The New Azerbaijan Party condemned the attack.

===Iran===
Iran's foreign minister Abbas Araghchi and Iranian diplomat Kazem Gharibabadi denied that Iran had attacked Azerbaijan. Araghchi suggested that it was an Israeli false flag operation to draw Azerbaijan into the conflict with Iran.

===Other actors===
- Turkey: The Ministry of Foreign Affaris condemned the Iranian strikes, calling for an end to strikes on "third countries", reaffirming continued support for Azerbaijan.
- Albania: Prime Minister Edi Rama condemned the Iranian strikes and called for Iran to be classified "as a terrorist state".
- Pakistan: Prime Minister Shahbaz Sharif condemned the Iranian strikes and reaffirmed support for its "brotherly country".
- Ukraine: The Ministry of Foreign Affairs condemned the Iranian strikes and described it as a "global threat imposed by Iran".
- Moldova: Moldova voiced support for Azerbaijan and condemned the Iranian strikes.
- Kazakhstan: President Kassym-Jomart Tokayev strongly condemned the Iranian strikes.

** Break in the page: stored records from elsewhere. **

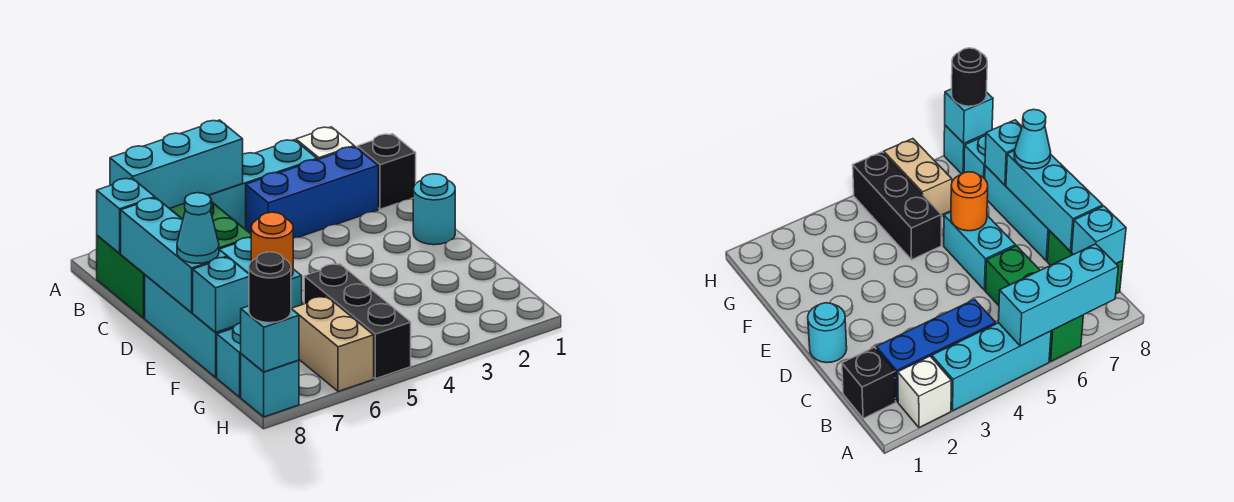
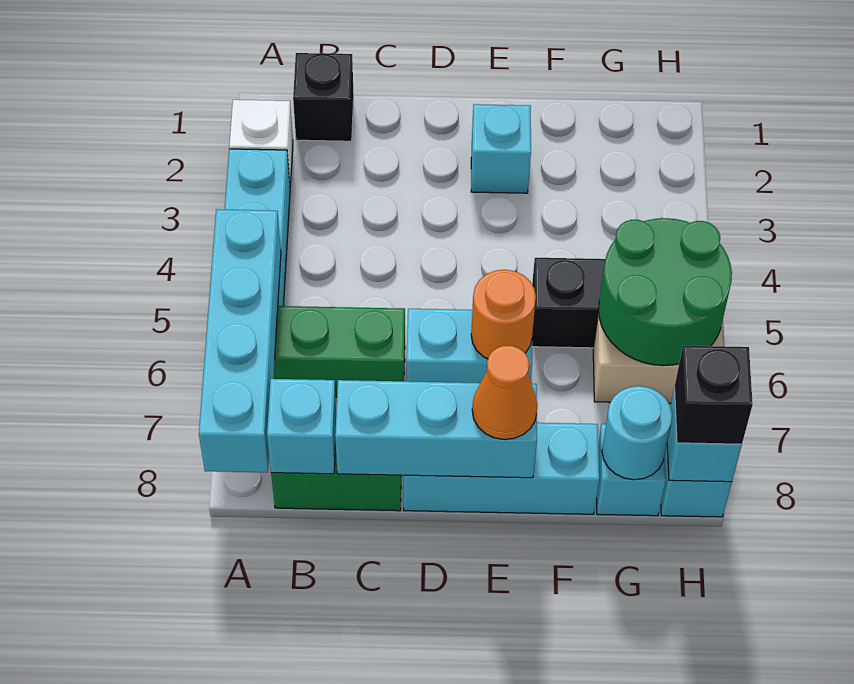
cyan 1x3 brick [110,120,243,208] -> cyan 1x4 brick [199,209,281,473]
blue 1x3 brick [246,147,378,238] -> none
cyan 1x1 round brick [413,174,455,245] -> cyan 1x1 round brick moved to [602,386,672,480]
cyan 1x1 cone [177,193,219,263] -> orange 1x1 cone [472,346,537,440]
cyan 1x1 brick [193,257,249,332] -> cyan 1x1 brick moved to [471,104,531,193]
none -> green 2x2 round brick [599,218,732,366]
black 1x1 round brick [249,252,291,323] -> black 1x1 brick [675,346,753,444]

- France: France strongly condemned the Iranian drone strike on Nakhchivan, calling it a violation of Azerbaijan’s sovereignty and international law, expressed support for Azerbaijan, and wished a speedy recovery to the injured. On 8 march 2026, President of France Emmanuel Macron spoke with Azerbaijan's President Ilham Aliyev and expressed France’s support and solidarity following Iranian strikes targeting Azerbaijan.

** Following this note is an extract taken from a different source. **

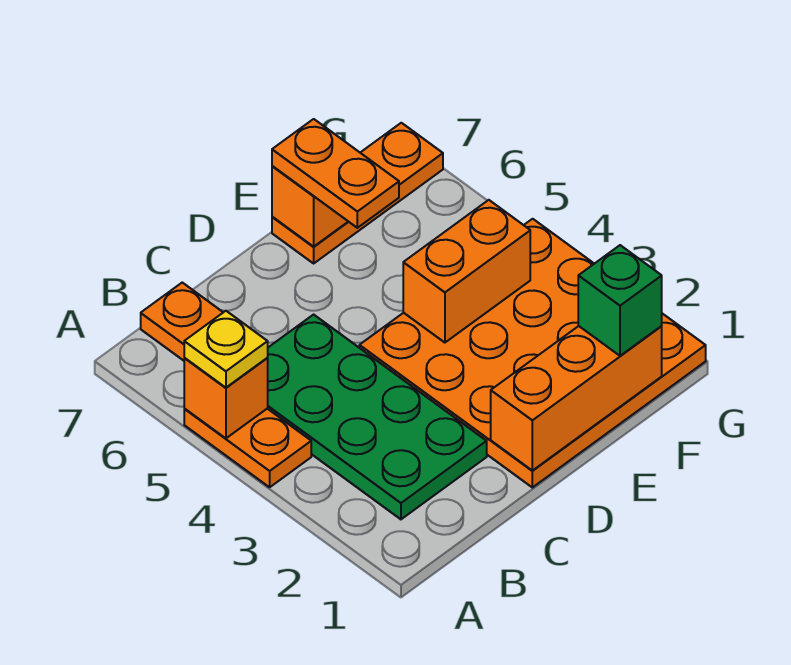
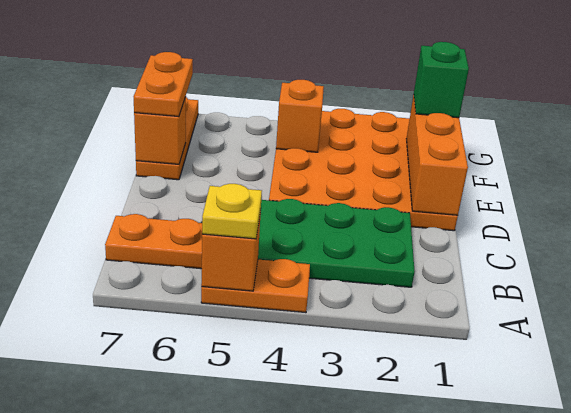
orange 1x2 brick [403,200,530,343] -> orange 1x1 brick [276,80,324,152]
orange 1x2 plate [272,119,399,228] -> orange 1x2 plate turned to [133,52,193,117]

- Georgia: Prime Minister Irakli Kobakhidze condemned Iran’s drone attack on Nakhchivan, expressed solidarity with Azerbaijan, and wished a speedy recovery to the injured.

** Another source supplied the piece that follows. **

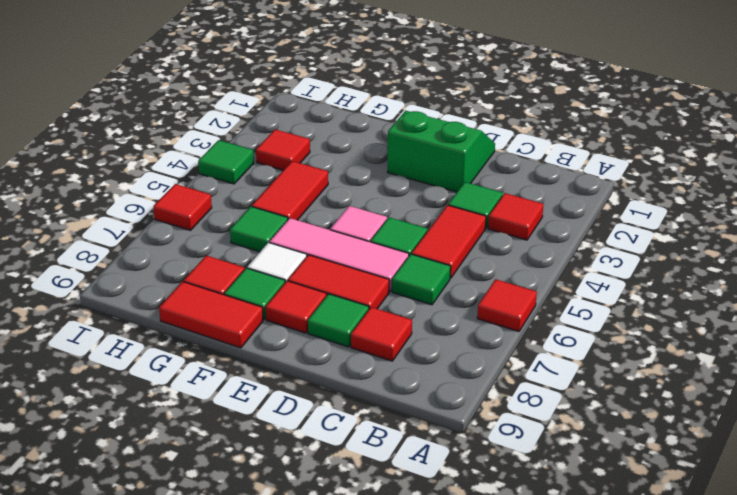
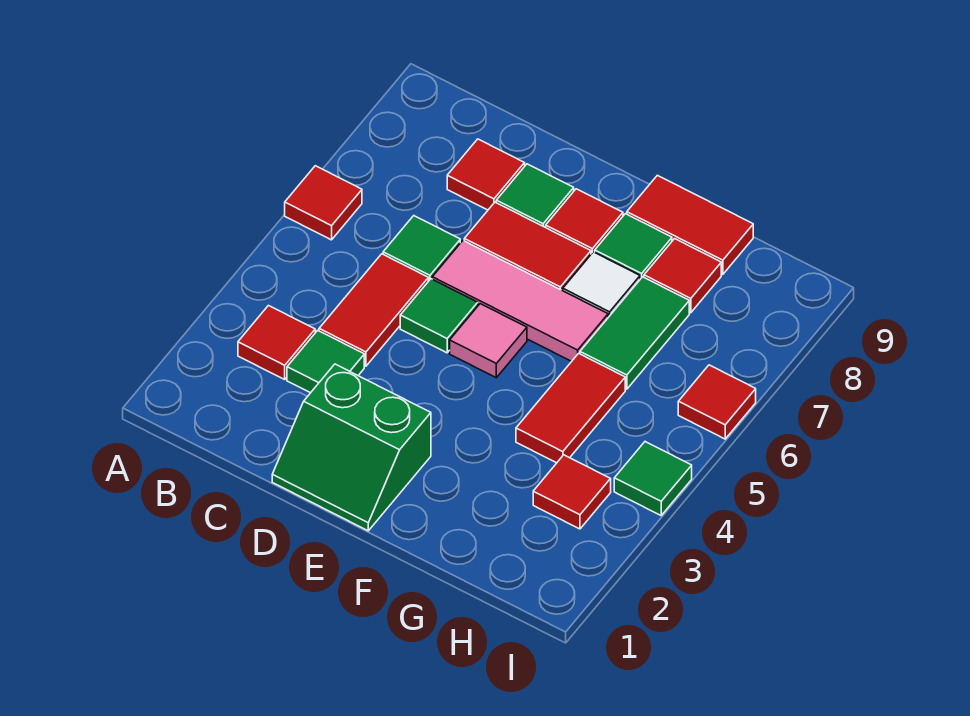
green 1x1 tile [230,207,288,252] -> green 1x2 tile [580,277,689,389]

- Armenia: Armenian and Azerbaijani foreign ministers Ararat Mirzoyan and Jeyhun Bayramov held a phone call in which they expressed concern over recent developments and stressed the need to avoid escalation and maintain stability.
- United States: The United States Department of State strongly condemned Iran’s drone attack on Azerbaijan, calling it a violation of the country’s sovereignty, expressing solidarity with Azerbaijan, and stating that attacks on its regional partners are unacceptable and will be met with resolute U.S. support for those partners. The U.S. embassy in Baku also condemned Iran's drone strikes on Nakhchivan and expressed full solidarity with Azerbaijan.
- United Kingdom: The United Kingdom, via its embassy in Baku, condemned the Iranian drone strikes in Nakhchivan and expressed solidarity with Azerbaijan. UK Minister of State Stephen Doughty spoke with Azerbaijan's Foreign Minister, expressing full solidarity and condemning Iranian drone strikes on Nakhchivan Airport as a threat to Azerbaijan's security and regional stability.
- Russia: Russia called on Azerbaijan and Iran, which it referred to as its strategic partners, to exercise maximum restraint, refrain from hasty actions, and avoid creating new divisions in the region that would undermine good-neighborly relations.
- UN: Stéphane Dujarric, Spokesperson for the Secretary-General of the United Nations, stated that the UN remains very concerned by the drone attack on Azerbaijan's territory, considers it a clear violation of Azerbaijan's sovereignty, and called for no further escalation and respect for international law.
- EU: European Union High Representative for Foreign Affairs Kaja Kallas said the Iranian drone strikes on Azerbaijan’s Nakhchivan region are completely unacceptable, represent an escalation by Iran, and increase the risk of the war spreading beyond the Middle East.